Saved entries
++++

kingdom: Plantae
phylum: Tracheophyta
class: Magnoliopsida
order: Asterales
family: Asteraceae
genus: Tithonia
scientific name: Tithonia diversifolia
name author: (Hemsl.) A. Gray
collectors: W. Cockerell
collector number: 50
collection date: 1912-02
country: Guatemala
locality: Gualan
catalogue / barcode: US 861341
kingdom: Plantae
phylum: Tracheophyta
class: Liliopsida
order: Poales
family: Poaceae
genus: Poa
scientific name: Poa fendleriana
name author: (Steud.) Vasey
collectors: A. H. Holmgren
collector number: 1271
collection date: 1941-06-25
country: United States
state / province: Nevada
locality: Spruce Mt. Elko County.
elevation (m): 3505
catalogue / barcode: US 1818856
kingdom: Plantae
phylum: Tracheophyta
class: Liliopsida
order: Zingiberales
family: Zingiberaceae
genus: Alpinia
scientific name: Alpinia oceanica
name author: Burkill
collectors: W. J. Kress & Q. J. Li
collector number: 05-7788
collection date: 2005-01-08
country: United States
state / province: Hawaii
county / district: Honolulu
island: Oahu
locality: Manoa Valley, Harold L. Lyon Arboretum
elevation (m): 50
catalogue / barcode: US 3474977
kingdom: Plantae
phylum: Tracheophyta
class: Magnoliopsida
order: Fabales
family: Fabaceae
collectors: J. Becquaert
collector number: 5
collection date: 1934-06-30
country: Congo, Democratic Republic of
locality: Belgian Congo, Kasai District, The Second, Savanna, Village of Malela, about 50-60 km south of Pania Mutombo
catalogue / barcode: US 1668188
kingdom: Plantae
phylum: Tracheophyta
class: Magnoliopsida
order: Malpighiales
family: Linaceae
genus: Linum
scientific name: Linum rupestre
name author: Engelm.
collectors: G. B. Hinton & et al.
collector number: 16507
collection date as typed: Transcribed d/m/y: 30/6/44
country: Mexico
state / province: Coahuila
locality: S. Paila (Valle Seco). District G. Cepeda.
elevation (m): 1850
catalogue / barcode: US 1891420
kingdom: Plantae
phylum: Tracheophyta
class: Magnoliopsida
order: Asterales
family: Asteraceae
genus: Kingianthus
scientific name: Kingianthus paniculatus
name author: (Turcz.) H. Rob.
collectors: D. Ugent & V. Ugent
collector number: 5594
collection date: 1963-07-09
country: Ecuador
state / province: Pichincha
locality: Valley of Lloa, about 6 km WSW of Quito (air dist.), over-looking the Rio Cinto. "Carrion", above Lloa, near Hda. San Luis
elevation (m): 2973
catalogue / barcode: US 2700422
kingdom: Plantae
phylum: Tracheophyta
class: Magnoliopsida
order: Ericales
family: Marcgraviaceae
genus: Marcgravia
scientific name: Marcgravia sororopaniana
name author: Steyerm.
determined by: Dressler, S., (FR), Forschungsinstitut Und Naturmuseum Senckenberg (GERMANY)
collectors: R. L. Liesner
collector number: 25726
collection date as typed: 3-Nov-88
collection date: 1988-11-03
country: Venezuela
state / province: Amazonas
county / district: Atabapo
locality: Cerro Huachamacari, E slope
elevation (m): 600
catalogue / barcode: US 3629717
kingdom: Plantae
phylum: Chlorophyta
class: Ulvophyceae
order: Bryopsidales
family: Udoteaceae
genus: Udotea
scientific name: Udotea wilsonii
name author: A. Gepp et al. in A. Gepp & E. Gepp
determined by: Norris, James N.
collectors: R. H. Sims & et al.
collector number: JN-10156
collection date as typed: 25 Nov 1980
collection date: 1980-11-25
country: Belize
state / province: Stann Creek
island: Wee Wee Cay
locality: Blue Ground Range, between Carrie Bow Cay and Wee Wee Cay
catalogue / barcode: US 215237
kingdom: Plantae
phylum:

++++

* [SET TASK]:
Retype every item above line for line, with no change to any wording, spelling or punctuation.

* [OUTPUT FOR THIS TASK]:
kingdom: Plantae
phylum: Tracheophyta
class: Magnoliopsida
order: Asterales
family: Asteraceae
genus: Tithonia
scientific name: Tithonia diversifolia
name author: (Hemsl.) A. Gray
collectors: W. Cockerell
collector number: 50
collection date: 1912-02
country: Guatemala
locality: Gualan
catalogue / barcode: US 861341
kingdom: Plantae
phylum: Tracheophyta
class: Liliopsida
order: Poales
family: Poaceae
genus: Poa
scientific name: Poa fendleriana
name author: (Steud.) Vasey
collectors: A. H. Holmgren
collector number: 1271
collection date: 1941-06-25
country: United States
state / province: Nevada
locality: Spruce Mt. Elko County.
elevation (m): 3505
catalogue / barcode: US 1818856
kingdom: Plantae
phylum: Tracheophyta
class: Liliopsida
order: Zingiberales
family: Zingiberaceae
genus: Alpinia
scientific name: Alpinia oceanica
name author: Burkill
collectors: W. J. Kress & Q. J. Li
collector number: 05-7788
collection date: 2005-01-08
country: United States
state / province: Hawaii
county / district: Honolulu
island: Oahu
locality: Manoa Valley, Harold L. Lyon Arboretum
elevation (m): 50
catalogue / barcode: US 3474977
kingdom: Plantae
phylum: Tracheophyta
class: Magnoliopsida
order: Fabales
family: Fabaceae
collectors: J. Becquaert
collector number: 5
collection date: 1934-06-30
country: Congo, Democratic Republic of
locality: Belgian Congo, Kasai District, The Second, Savanna, Village of Malela, about 50-60 km south of Pania Mutombo
catalogue / barcode: US 1668188
kingdom: Plantae
phylum: Tracheophyta
class: Magnoliopsida
order: Malpighiales
family: Linaceae
genus: Linum
scientific name: Linum rupestre
name author: Engelm.
collectors: G. B. Hinton & et al.
collector number: 16507
collection date as typed: Transcribed d/m/y: 30/6/44
country: Mexico
state / province: Coahuila
locality: S. Paila (Valle Seco). District G. Cepeda.
elevation (m): 1850
catalogue / barcode: US 1891420
kingdom: Plantae
phylum: Tracheophyta
class: Magnoliopsida
order: Asterales
family: Asteraceae
genus: Kingianthus
scientific name: Kingianthus paniculatus
name author: (Turcz.) H. Rob.
collectors: D. Ugent & V. Ugent
collector number: 5594
collection date: 1963-07-09
country: Ecuador
state / province: Pichincha
locality: Valley of Lloa, about 6 km WSW of Quito (air dist.), over-looking the Rio Cinto. "Carrion", above Lloa, near Hda. San Luis
elevation (m): 2973
catalogue / barcode: US 2700422
kingdom: Plantae
phylum: Tracheophyta
class: Magnoliopsida
order: Ericales
family: Marcgraviaceae
genus: Marcgravia
scientific name: Marcgravia sororopaniana
name author: Steyerm.
determined by: Dressler, S., (FR), Forschungsinstitut Und Naturmuseum Senckenberg (GERMANY)
collectors: R. L. Liesner
collector number: 25726
collection date as typed: 3-Nov-88
collection date: 1988-11-03
country: Venezuela
state / province: Amazonas
county / district: Atabapo
locality: Cerro Huachamacari, E slope
elevation (m): 600
catalogue / barcode: US 3629717
kingdom: Plantae
phylum: Chlorophyta
class: Ulvophyceae
order: Bryopsidales
family: Udoteaceae
genus: Udotea
scientific name: Udotea wilsonii
name author: A. Gepp et al. in A. Gepp & E. Gepp
determined by: Norris, James N.
collectors: R. H. Sims & et al.
collector number: JN-10156
collection date as typed: 25 Nov 1980
collection date: 1980-11-25
country: Belize
state / province: Stann Creek
island: Wee Wee Cay
locality: Blue Ground Range, between Carrie Bow Cay and Wee Wee Cay
catalogue / barcode: US 215237
kingdom: Plantae
phylum:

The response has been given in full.